# [Work instructions]
Your answer should be the lines of the listing that contain the word "SUSTEREN".
▬▬▬▬▬▬▬▬▬▬
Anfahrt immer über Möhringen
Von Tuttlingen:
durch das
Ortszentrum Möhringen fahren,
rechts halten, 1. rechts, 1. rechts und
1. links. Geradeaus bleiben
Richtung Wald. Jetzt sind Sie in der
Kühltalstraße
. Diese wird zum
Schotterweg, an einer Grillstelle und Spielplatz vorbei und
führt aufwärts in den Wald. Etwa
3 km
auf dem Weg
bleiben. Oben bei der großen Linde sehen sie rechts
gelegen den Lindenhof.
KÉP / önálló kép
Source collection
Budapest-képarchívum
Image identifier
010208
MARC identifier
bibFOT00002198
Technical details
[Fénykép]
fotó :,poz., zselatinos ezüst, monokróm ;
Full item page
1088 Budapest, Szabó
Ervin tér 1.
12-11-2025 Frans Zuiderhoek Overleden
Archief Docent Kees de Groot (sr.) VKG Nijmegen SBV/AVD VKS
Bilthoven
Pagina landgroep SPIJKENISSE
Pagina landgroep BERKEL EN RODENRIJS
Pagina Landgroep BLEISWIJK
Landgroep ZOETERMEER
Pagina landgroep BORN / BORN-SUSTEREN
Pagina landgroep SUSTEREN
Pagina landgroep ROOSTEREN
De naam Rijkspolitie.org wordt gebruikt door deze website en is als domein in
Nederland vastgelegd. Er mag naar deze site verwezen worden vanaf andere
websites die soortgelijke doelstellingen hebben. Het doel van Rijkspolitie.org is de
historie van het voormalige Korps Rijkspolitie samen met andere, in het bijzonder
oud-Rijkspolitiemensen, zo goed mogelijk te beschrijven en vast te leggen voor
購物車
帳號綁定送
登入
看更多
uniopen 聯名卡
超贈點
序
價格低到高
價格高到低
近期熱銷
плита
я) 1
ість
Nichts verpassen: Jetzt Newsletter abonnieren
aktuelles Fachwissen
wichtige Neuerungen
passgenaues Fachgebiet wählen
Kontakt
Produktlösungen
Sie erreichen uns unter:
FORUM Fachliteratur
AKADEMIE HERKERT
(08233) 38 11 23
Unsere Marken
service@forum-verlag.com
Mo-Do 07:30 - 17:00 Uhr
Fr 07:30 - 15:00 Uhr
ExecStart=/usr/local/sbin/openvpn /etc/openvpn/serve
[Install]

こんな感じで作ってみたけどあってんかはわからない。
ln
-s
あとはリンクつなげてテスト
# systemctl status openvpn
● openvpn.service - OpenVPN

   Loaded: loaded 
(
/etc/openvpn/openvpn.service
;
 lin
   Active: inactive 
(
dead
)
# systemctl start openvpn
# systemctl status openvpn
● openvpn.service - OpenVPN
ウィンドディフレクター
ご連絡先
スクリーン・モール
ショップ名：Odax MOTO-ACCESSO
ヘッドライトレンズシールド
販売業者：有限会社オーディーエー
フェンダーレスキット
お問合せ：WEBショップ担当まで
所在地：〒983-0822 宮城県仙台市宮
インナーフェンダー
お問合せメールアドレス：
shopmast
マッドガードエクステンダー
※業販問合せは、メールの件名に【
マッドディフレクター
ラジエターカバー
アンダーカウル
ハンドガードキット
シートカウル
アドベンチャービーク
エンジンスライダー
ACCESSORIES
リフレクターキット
▬▬▬▬▬▬▬▬▬▬
# [Response]
Pagina landgroep BORN / BORN-SUSTEREN
Pagina landgroep SUSTEREN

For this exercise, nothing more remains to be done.